Aux Invalides, l'émouvant concert Boccherini d'Ophélie Gaillard en hommage à Notre-Dame blessée

Notre-Dame blessée C) Edouard Richard / Hans Lucas

La programmation musicale des Invalides s'intéresse ces temps-ci à l'Espagne, en liaison avec l'exposition "Picasso et la guerre". Ophélie Gaillard en était l'invitée l'autre jour, dans un programme Boccherini autour du "Stabat Mater" qui prenait une résonance d'autant plus forte quarante-huit heures après l'incendie de Notre-Dame de Paris.

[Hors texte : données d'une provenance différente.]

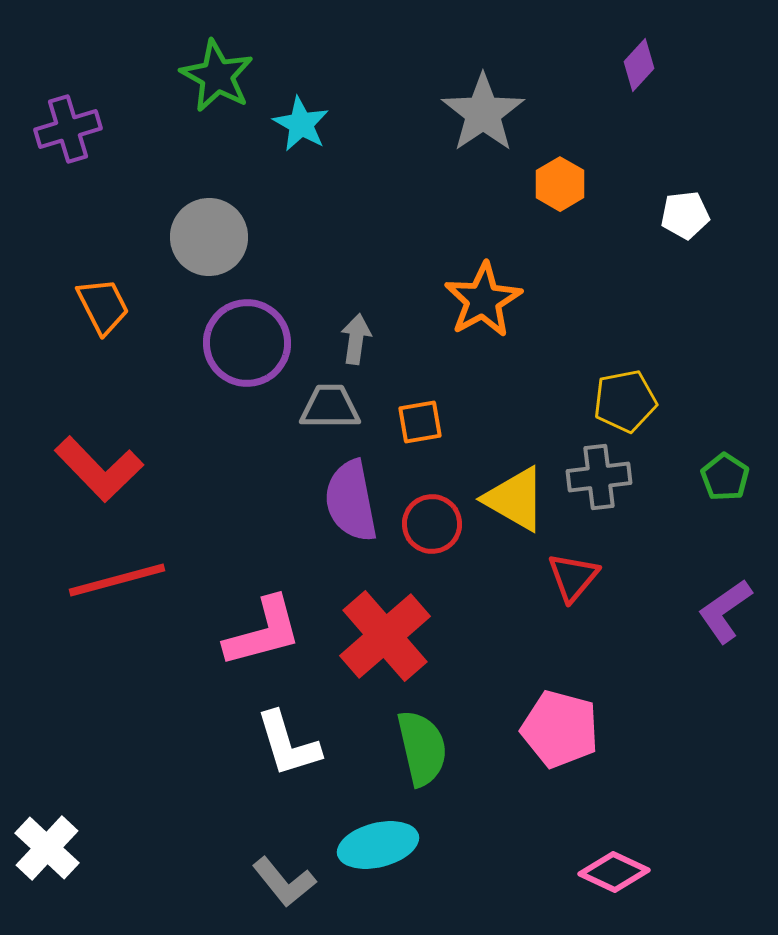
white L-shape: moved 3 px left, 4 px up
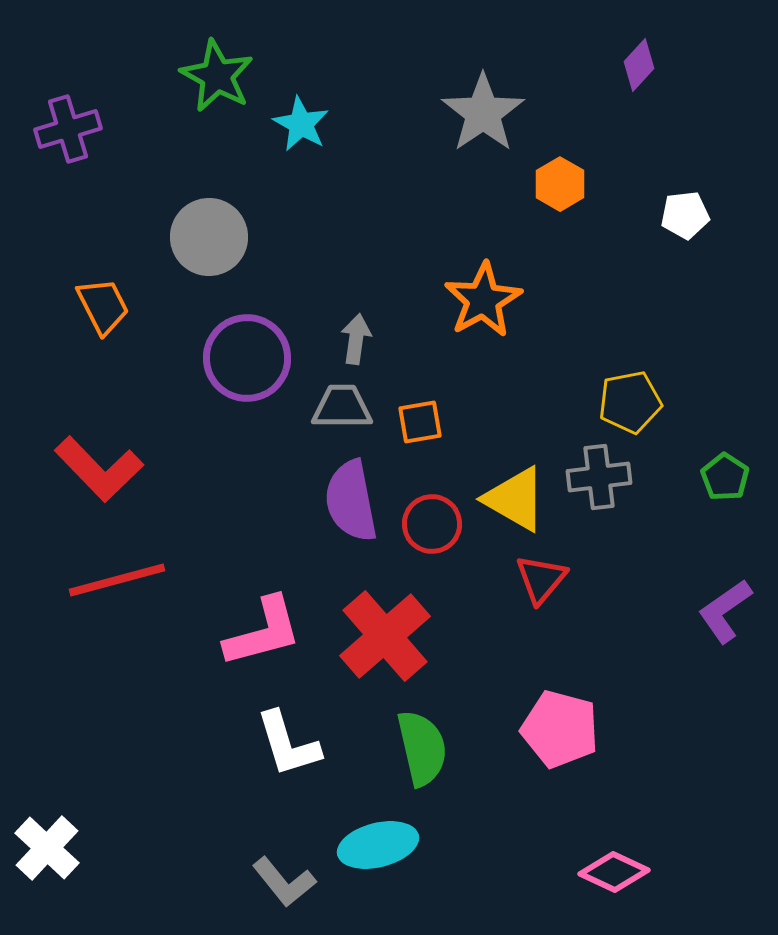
purple circle: moved 15 px down
yellow pentagon: moved 5 px right, 1 px down
gray trapezoid: moved 12 px right
red triangle: moved 32 px left, 2 px down
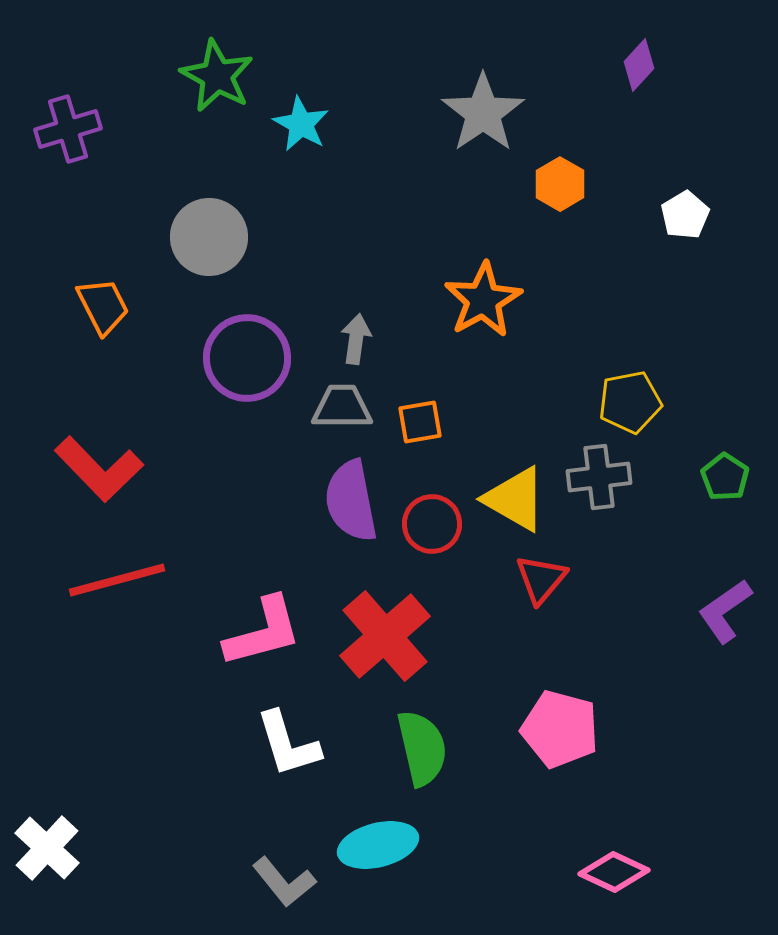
white pentagon: rotated 24 degrees counterclockwise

Le réveil culturel des Invalides

Un coup de chapeau liminaire au réveil culturel, depuis quelques années, de ce lieu plus connu des militaires jusque là, le domaine des Invalides: expositions en liaison souvent avec l'histoire, celle d'aujourd'hui y ajoutant une dimension artistique passionnante puisqu'il s'agit de "Picasso et la guerre", et ce n'est pas seulement Guernica dont il est question. La programmation musicale très fournie se penche donc sur l'Espagne, tant Picasso, qui vécut en France la plus grande partie de sa vie, y est resté profondément espagnol. Ophélie Gaillard et son ensemble baroque Pulcinella y proposaient  l'autre jour un programme Boccherini, italien certes (de Lucques, près de Pise) mais très tôt parti s'installer à Madrid, suivant en cela, mais plus jeune (il avait 25 ans), la destinée d'un Domenico Scarlatti. Cette vie d'itinérance, chez les Italiens, était assez coutumière tant ils étaient demandés partout en Europe, et d'abord à l'intérieur de leur pays pas encore unifié, un Napolitain allant travailler à Venise ou un Lombard à Rome au gré des réputations...

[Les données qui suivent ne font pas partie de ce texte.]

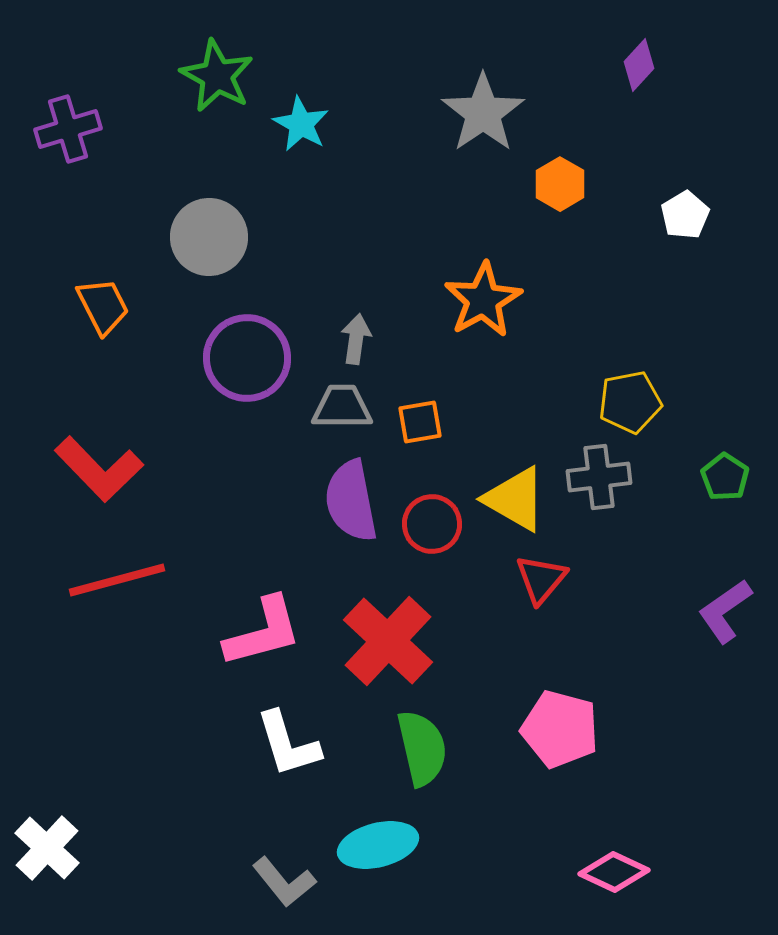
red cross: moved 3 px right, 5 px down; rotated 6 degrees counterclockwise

Une cathédrale debout, Saint-Louis des Invalides C) René Mattes / Hemis

Un Italien espagnol

Luigi Boccherini est le dernier de la lignée baroque et classique, puisque mort au début du XIXe siècle, en 1805, paisiblement, dans sa résidence madrilène, à l'âge honnête pour son temps de 62 ans. Sa réputation demeure aujourd'hui surtout chez les violoncellistes, qu'il fut lui-même en virtuose; pour le reste il nous laisse un nombre incroyable de trios, quatuors et quintettes, souvent mâtinés d'hispanisme par leur utilisation en particulier de la guitare. Comme dans le fameux "Nocturne dans les rues de Madrid" écrit pour deux violons, alto et deux violoncelles mais la guitare peut remplacer l'un des deux. Il était prévu que Pulcinella le joue, d'autant qu'il y avait un guitariste mais, pour des raisons que nous ne connaîtrons pas, le quintette en question a sauté. Du coup le concert a semblé bien court, alors que les douze minutes du "Nocturne" ne l'auraient pas exagérément rallongé.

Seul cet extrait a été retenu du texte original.